The heavy black smoke forced rescuers to move Crabtree farther away from the pumps.

Crabtree was taken to Down East Community Hospital in Machias and later taken by LifeFlight helicopter to EMMC in Bangor.

Grant and Merchant both suffered from smoke inhalation. They were taken to DECH where they were being kept overnight for observation, Tabbutt said.

The staff at the Circle K station immediately shut down the gas pumps, according to Kathy Brown, market manager for Circle K.

“They did everything right,” she said.

They were evacuated from the building.

According to Harrington Fire Chief David Baldwin, the station’s overhead fire suppression system was activated automatically. That and quick action by a Harrington firefighter, who quickly drenched the blaze using a deck gun from a firetruck, helped to keep the fire at bay until crews could get suited up properly to attack the fire.

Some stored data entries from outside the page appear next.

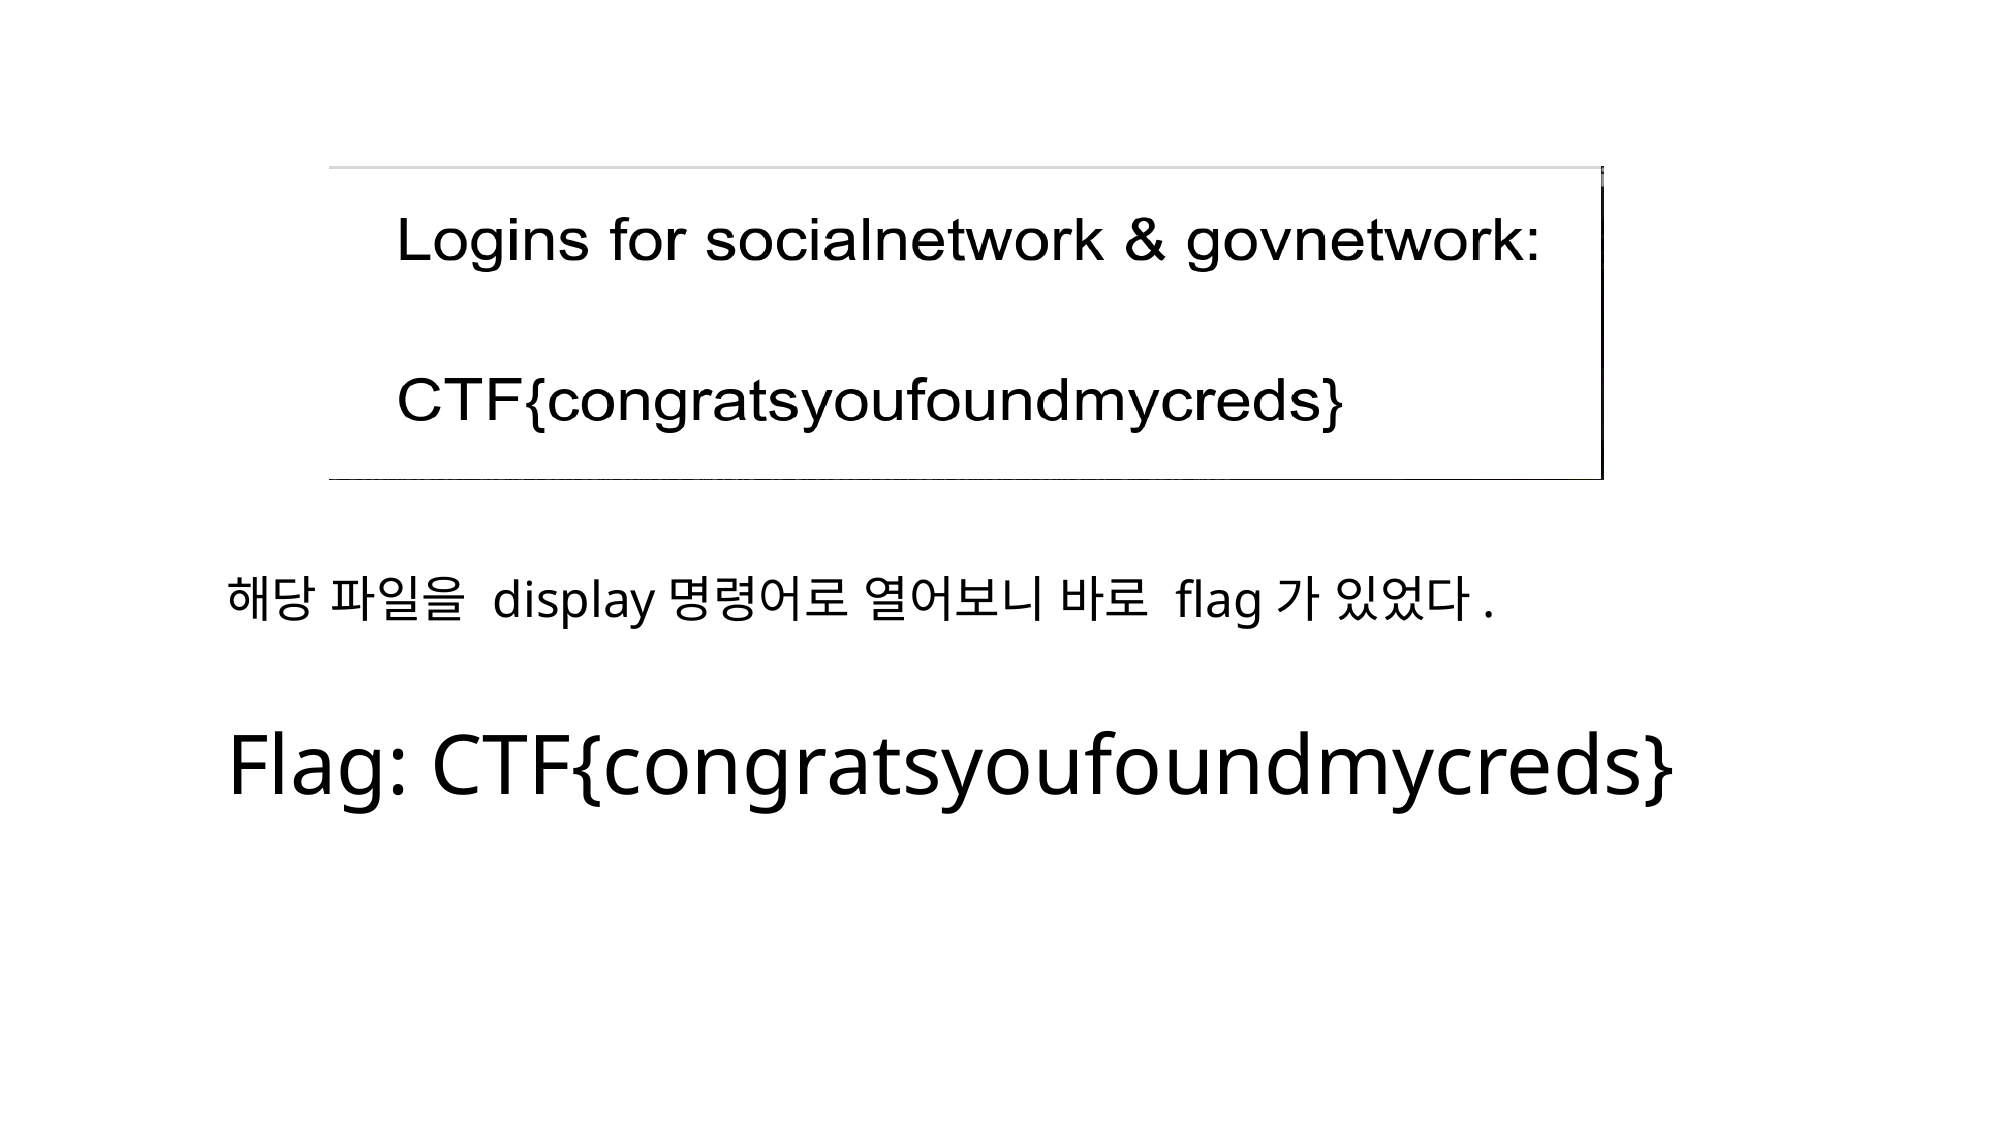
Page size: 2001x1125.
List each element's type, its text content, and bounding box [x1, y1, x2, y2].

picture [328, 166, 1604, 480]
list 해당 파일을 display명령어로 열어보니 바로 flag가 있었다. Flag: CTF{congratsyoufoundmycreds} [211, 567, 1789, 820]
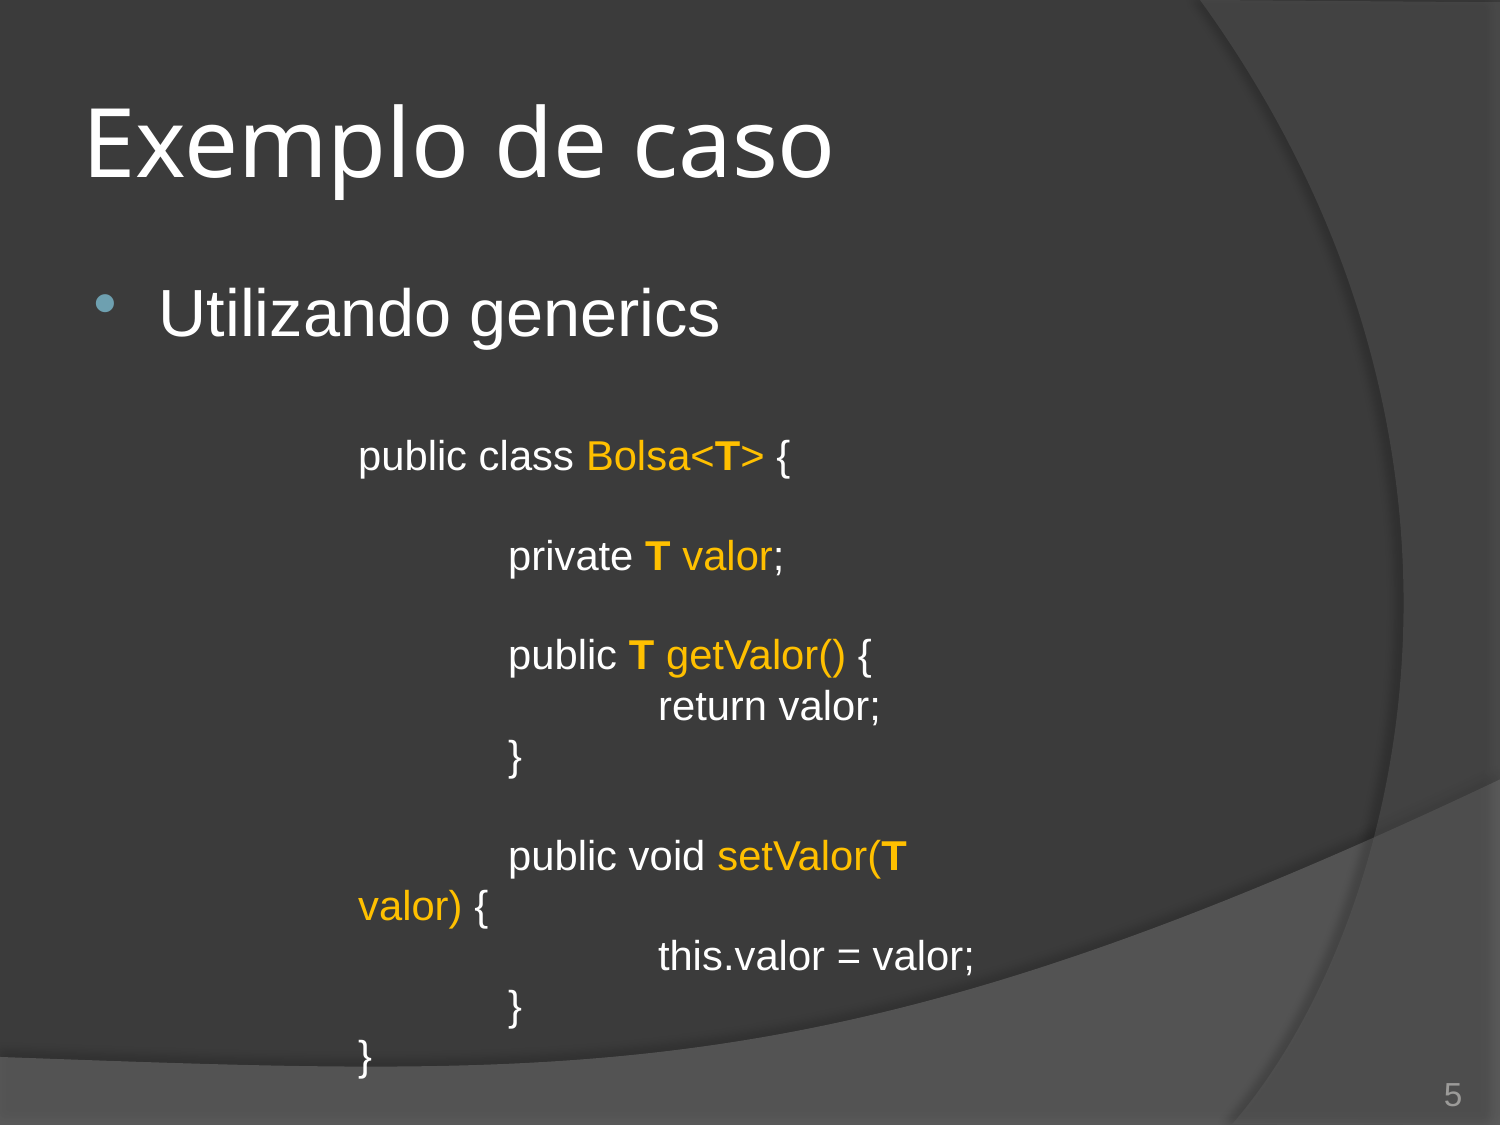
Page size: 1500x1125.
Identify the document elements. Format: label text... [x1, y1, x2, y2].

slide_number 5 [1337, 1053, 1463, 1114]
list Utilizando generics [74, 262, 1270, 445]
list public class Bolsa<T> { private T valor; public T getValor() { return valor; } public void setValor(T valor) { this.valor = valor; } } [342, 420, 1034, 1006]
title Exemplo de caso [74, 44, 1301, 233]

“He hit it hard with the deck gun,” Baldwin said. “The truck only has 1,250 gallons of water on it, but it was enough to knock it down.”

Crews used water and foam to control and eventually put out the fire, which took almost an hour.

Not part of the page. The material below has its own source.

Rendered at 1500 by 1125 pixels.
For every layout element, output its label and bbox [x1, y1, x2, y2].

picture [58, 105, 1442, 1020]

The smoke from the burning pump and vehicle created toxic fumes, and firefighters had to use the same breathing gear they would when attacking an interior structure fire. The materials in the truck, particularly the liquid oxygen, were a cause of concern, and the damage could have been much worse if they had exploded. As it was, witnesses reported several small explosions that looked “like fireworks” from the truck.

Baldwin praised the combined efforts of the law enforcement, fire, ambulance and emergency management crews that responded to the call.

“We’ve been training together a lot,” Baldwin said. “I was pleased with the performance. There were a lot of different agencies here, and we all worked well together.”

Firefighters from Columbia, Columbia Falls, Addison, Cherryfield and Milbridge went to the scene. Jonesport firefighters stood by. In addition to officers from the sheriff’s office, officers from the state police, Milbridge police, forest rangers and game wardens came to help. The Washington County Emergency Management Agency set up a central command unit to be ready in the event the fire got out of hand, Baldwin said.

A crew from Coastal Med Tech removed materials from the damaged truck, which was towed next door to McLaughlin’s Garage. The company removed all of the materials from the truck except for the large tank of liquid oxygen. The contents of that large tank still were being drained from the tank Monday afternoon.

Contractors for Circle K were at the scene Monday afternoon to assess the damage to the station. Brown declined to put a value on the damaged pump and said she was unsure when it would be back in service. She did say the company expected to have the rest of the pumps and the convenience store open for business by Monday evening.